Wachstumsriese sucht neuen Steuermann

Die 750 Partner der Boston Consulting Group (BCG) wählen derzeit einen neuen Mann an ihrer Spitze. Nach drei Amtsperioden hinterlässt der bisherige BCG-Weltchef Hans-Paul Bürkner ein Beratungshaus, das ökonomisch blendend dasteht. Unter dem harten Vertriebs- und Wachstumskurs des Ostfriesen jedoch habe die Firmenkultur schwer gelitten, schreibt die WirtschaftsWoche.

Für Jungconsultants, die noch keine Vertriebsverantwortung spüren, bietet BCG fast paradiesische Bedingungen. Denn je dynamischer ein Beratungshaus wächst, desto mehr Karrierechancen ergeben sich in der Pyramide, die nach dem Up-or-Out-Prinzip funktioniert. Und gewachsen ist das Unternehmen unter Bürkners Ägide deutlich - zwischen 2004 und 2010 hat sich der Umsatz von 1,5 Milliarden auf knapp 3,6 Milliarden US-Dollar mehr als verdoppelt. Sollte der Bürkner-Nachfolger an der bisherigen Vertriebsstrategie festhalten, dürfte das Ende der Fahnenstange auch noch längst nicht erreicht sein. Doch genau dieser harte Vertriebskurs ist innerhalb der Partnerschaft heftig umstritten.

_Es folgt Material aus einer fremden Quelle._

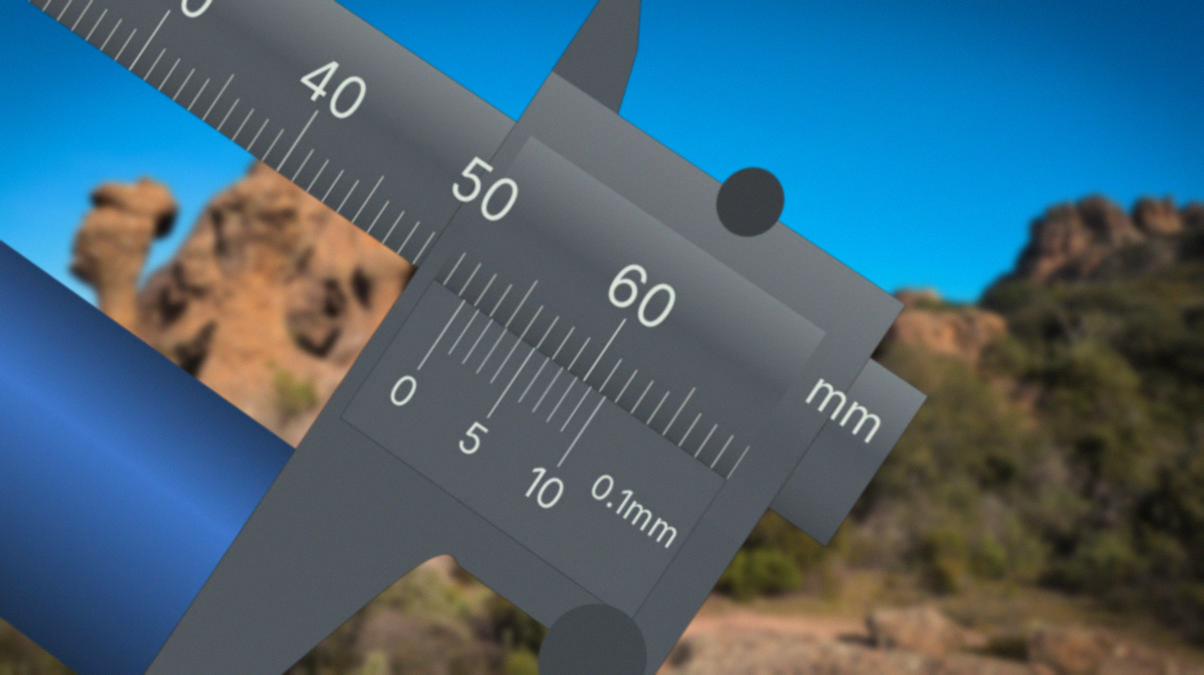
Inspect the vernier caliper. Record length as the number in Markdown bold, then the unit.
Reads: **52.4** mm
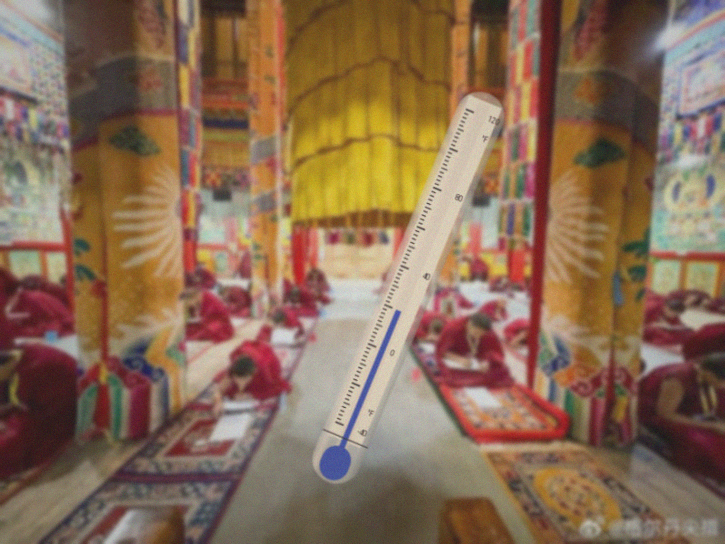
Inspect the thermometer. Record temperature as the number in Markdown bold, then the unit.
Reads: **20** °F
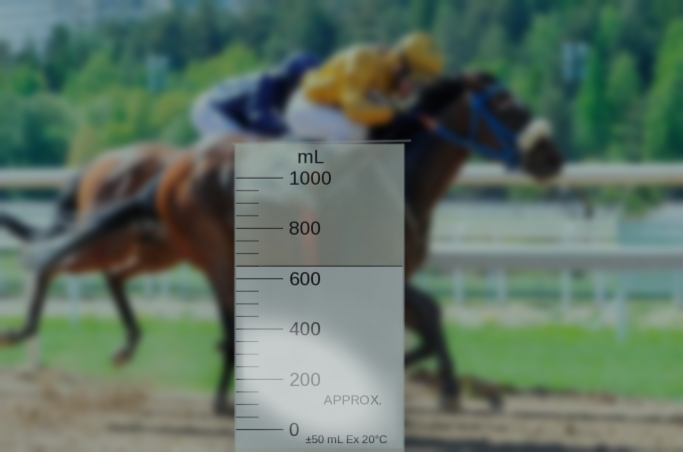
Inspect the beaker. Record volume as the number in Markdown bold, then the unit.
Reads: **650** mL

Die einen meinen: Lasst uns den Branchenprimus McKinsey überholen, die anderen sind besorgt, dass die Marke BCG durch übertriebene Verkaufsorientierung Schaden nehmen könnte und die Qualität der Beratung bereits gelitten hat. Fakt ist: Früher war die Rollenverteilung ganz einfach, die von McKinsey waren die Bösen, die von BCG die Guten. "Wo die als arrogant verschrieenen Meckies als harte Sanierer mit der Kettensäge durch das Unternehmen wirbelten und die Kosten kappten, bemühten sich die freundlichen BCG-Berater mit den Betroffenen um kreative Wachstumslösungen", heißt es in der Wiwo.

Die Bürkner-Kritiker wünschen sich eine stärkere Konzentration auf kluge Inhalte statt auf das Schnüren verkaufsfähiger Produkte. Der hohe Vertriebsdruck schürt vor allem bei jüngeren Partnern die Angst, nicht genügend Geschäft reinzuholen und irgendwann deshalb durchs Rost zu fallen. Wer BCG in Zukunft leiten wird, entscheidet sich voraussichtlich in den nächsten vier bis sechs Wochen.